Text for analysis —
Dislocated from its originating theological foundation, philosopher John Gray argues that the secular concept of human progress is an illusion, a mere attempt to bring meaning beyond the fact that humans as animals “are born, seek mates, forage for food, and die” (2002, 38). The fundamental position of Gray is that “Humanism is not science, but religion – the post-Christian faith that humans can make a better world” (2002, xiii). For Gray, liberal humanism has all the qualities of religious faith, being directly linked to a Christian inspired and perpetuated mythological narrative regarding the nature and goal of humanity. He, therefore, concludes that “Humanism is a secular religion thrown together from decaying scraps of Christian myth” (Gray 2002, 31).

Gray’s comments highlight the contestability regarding the rationale of contemporary development given the absence of a philosophical grundnorm for human progress.1 The self-determining departure point for Western development arguably perpetuates a limited conception of human well-being, as it is narrowed to fit a pragmatic and secular logic that merely reiterates economic, material and social concepts of prosperity. Outlining the historical reasons for the absence of religion in international affairs, where “religious ideas, convictions, and institutions” were “considered more a threat than a promise” (Hehir 2012, 5), Hehir similarly concludes that the unfortunate legacy of such a marginalisation of religious cosmology has been “impoverished theorizing about world politics” (2012, 5).

3 Theological Amnesia: Religious Acquiescence to a Secular Development Paradigm

Following WWII, while secular and religiously sceptical organisations shaped the directions of development, faith-based organisations adjusting to funding conditionality began to restrain their theological rationalisations and adopt secular humanist narratives and practices (Thacker 2017, 162; Barnett and Stein 2012, 3–8). Barnett and Stein (2012, 304) describe the changing scene of the twentieth century well:

Once avowedly religious organizations such as World Vision International and Catholic Relief Services downplayed their religious identity. Much like the rest of the world, it seemed as if humanitarianism was succumbing to the pull and power of secularism. Religion might have been instrumental in the establishment of humanitarianism, but it passed the torch to secularism.

Source data —

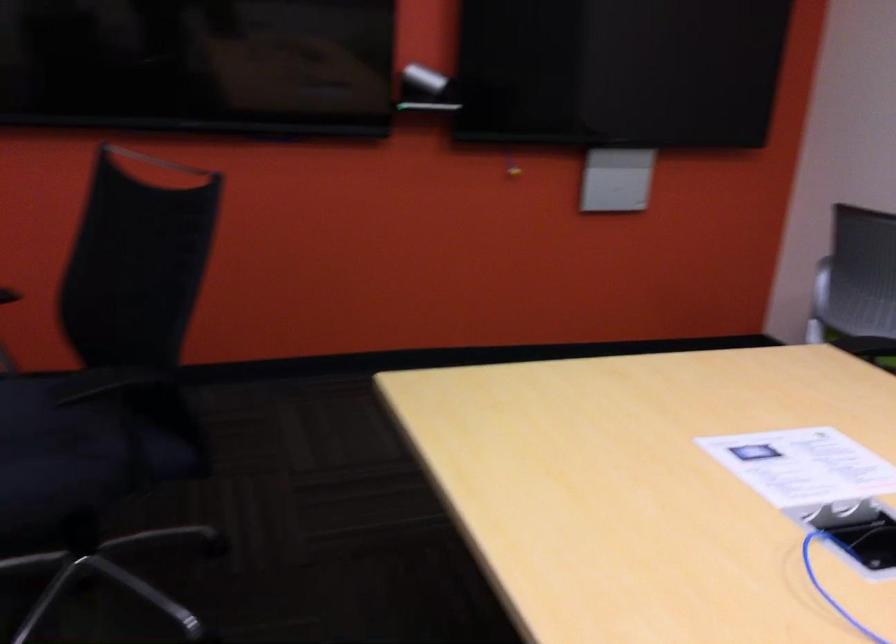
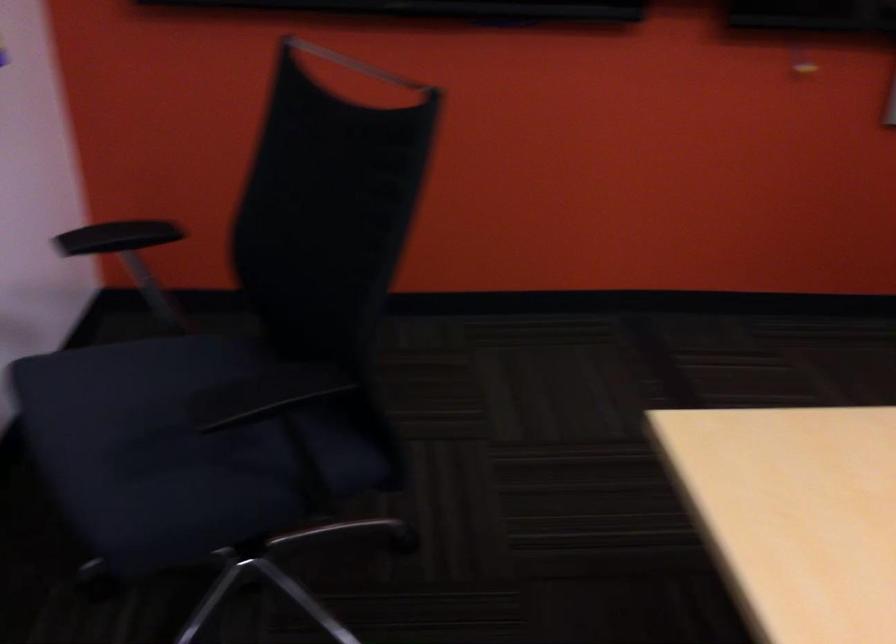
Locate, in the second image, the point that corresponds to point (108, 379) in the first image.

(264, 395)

* * *

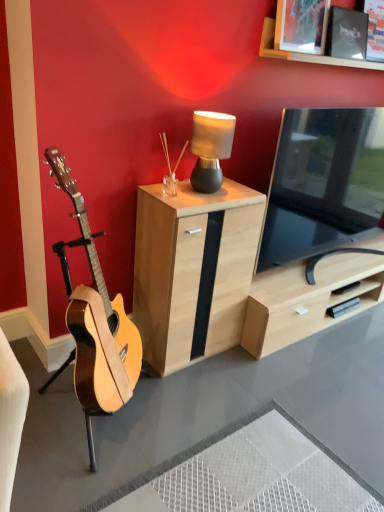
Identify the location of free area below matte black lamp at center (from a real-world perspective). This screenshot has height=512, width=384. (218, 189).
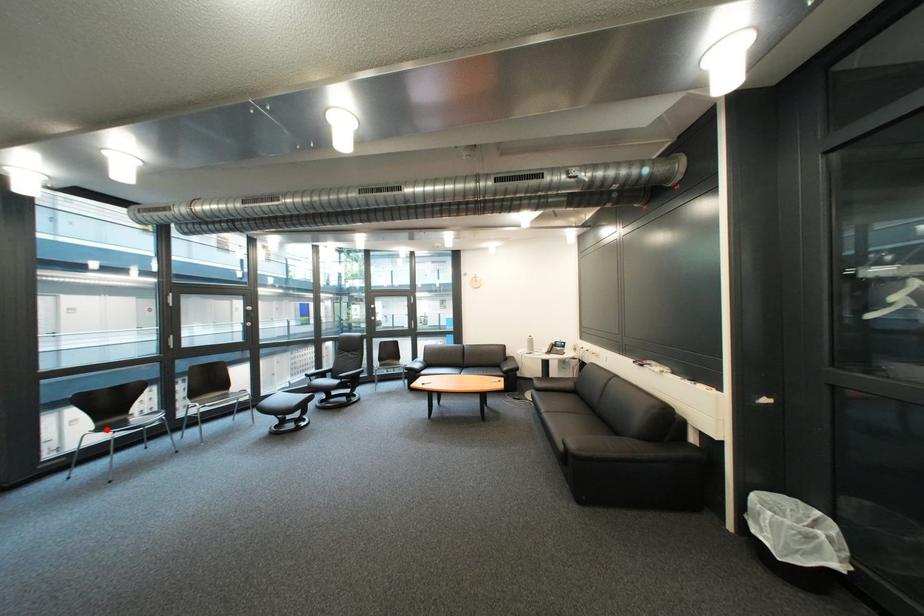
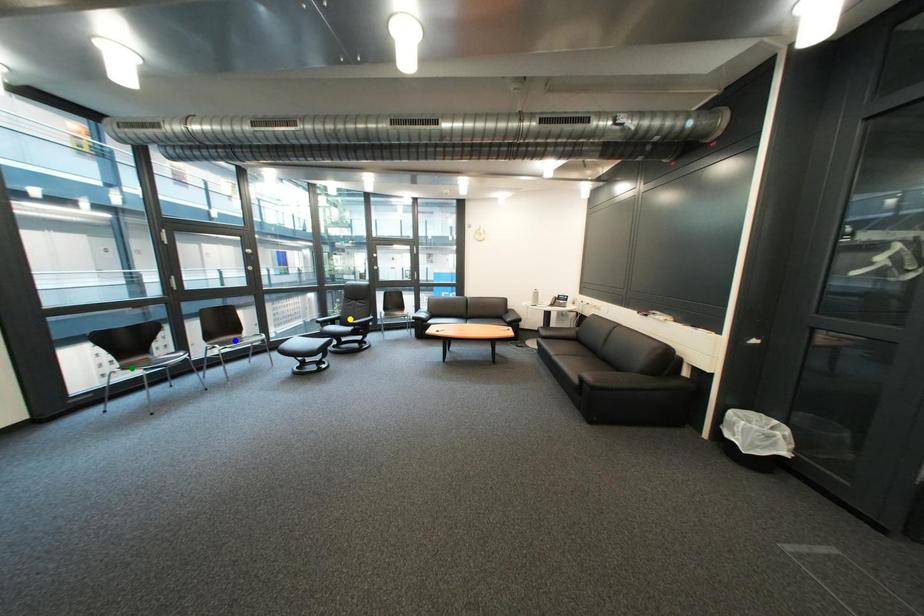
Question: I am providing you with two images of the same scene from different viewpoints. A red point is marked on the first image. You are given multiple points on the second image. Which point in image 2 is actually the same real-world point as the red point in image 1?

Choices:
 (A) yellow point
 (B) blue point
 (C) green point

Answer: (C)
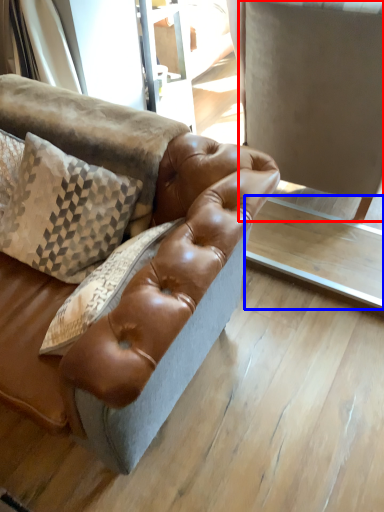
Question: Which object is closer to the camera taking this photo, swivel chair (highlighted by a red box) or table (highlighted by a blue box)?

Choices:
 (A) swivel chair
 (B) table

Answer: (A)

Task brief —
Reproduce word for word the stretch of the passage on humanism and secular development from "Dislocated from its" through "(Gray 2002, 31).".

Solution for this task —
Dislocated from its originating theological foundation, philosopher John Gray argues that the secular concept of human progress is an illusion, a mere attempt to bring meaning beyond the fact that humans as animals “are born, seek mates, forage for food, and die” (2002, 38). The fundamental position of Gray is that “Humanism is not science, but religion – the post-Christian faith that humans can make a better world” (2002, xiii). For Gray, liberal humanism has all the qualities of religious faith, being directly linked to a Christian inspired and perpetuated mythological narrative regarding the nature and goal of humanity. He, therefore, concludes that “Humanism is a secular religion thrown together from decaying scraps of Christian myth” (Gray 2002, 31).